I was stuck in the very long queue for an upcoming online game (like a few thousands in front of me) and the reasoning for that is they need to stress the server so they can optimise it and the queue and then have servers ready for the release date. It’s always like that during betas, stress events and release dates. Before the release day, any queue is justified by ‘we need players to test the server for us’ and after the release day the justification is that ‘we didn’t expect so many players’.
Buy why do you need real people to connect to your server? If DDoS can overwhelm the server then why can’t you use it to test it and treat it as fake players that stress your server?
In: Technology
The one thing that’s extremely difficult do is accurately simulate being ignorant. Simple example, it’s very hard for you to imagine getting lost in your own house. You could try to imagine what it would be like to be lost in there and think about where you would put up signs to not get lost, but until a person actually comes into your house for the first time and gets lost looking for something, you don’t know where they’ll get lost. It’s a lot faster to watch 3 people get lost and put a sign there vs evaluating every corner of every room to see where it could happen.

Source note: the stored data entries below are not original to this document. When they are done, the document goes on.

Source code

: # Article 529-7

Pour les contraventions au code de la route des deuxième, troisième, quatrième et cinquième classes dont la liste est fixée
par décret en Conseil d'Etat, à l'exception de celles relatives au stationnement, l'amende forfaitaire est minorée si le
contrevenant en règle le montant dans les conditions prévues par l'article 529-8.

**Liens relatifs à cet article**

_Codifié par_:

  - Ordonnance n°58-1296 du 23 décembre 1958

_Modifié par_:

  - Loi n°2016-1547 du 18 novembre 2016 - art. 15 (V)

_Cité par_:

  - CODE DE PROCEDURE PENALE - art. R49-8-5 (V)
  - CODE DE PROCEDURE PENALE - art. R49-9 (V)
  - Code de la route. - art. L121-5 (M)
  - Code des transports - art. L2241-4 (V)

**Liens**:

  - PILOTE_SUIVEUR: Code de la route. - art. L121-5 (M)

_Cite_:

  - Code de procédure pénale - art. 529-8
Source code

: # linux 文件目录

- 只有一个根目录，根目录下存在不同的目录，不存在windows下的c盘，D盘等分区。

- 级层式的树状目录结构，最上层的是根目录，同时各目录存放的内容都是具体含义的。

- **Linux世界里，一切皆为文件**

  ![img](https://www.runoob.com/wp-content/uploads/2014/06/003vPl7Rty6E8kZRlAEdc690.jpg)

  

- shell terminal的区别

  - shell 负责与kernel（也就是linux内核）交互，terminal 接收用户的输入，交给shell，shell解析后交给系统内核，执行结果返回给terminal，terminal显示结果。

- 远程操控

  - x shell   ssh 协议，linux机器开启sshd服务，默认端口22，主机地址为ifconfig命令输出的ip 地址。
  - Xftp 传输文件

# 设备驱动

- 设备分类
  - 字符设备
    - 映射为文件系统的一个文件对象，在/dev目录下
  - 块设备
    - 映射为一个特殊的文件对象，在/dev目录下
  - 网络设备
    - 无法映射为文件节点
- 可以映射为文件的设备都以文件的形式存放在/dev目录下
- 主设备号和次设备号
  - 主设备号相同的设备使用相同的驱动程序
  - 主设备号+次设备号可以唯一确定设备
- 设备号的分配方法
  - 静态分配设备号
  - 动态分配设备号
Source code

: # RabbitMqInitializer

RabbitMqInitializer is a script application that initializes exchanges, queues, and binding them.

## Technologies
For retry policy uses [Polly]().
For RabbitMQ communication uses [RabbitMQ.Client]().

Users get lost, click wrong buttons, click stupid buttons, try to break things in ways you would never consider, and do countless other things that a developer who knows the game inside and out wouldn’t think of.
It’s rarely just the login that causes issues. It’s usually something far more complicated. In cases where user turn out did vastly exceed expectations, there’s nothing you can do about that. It’s far better for a company to have to buy more servers after the fact vs having massively under utilized servers that they paid for up front. Especially for a small company who may not have the money to afford that until the game starts selling well.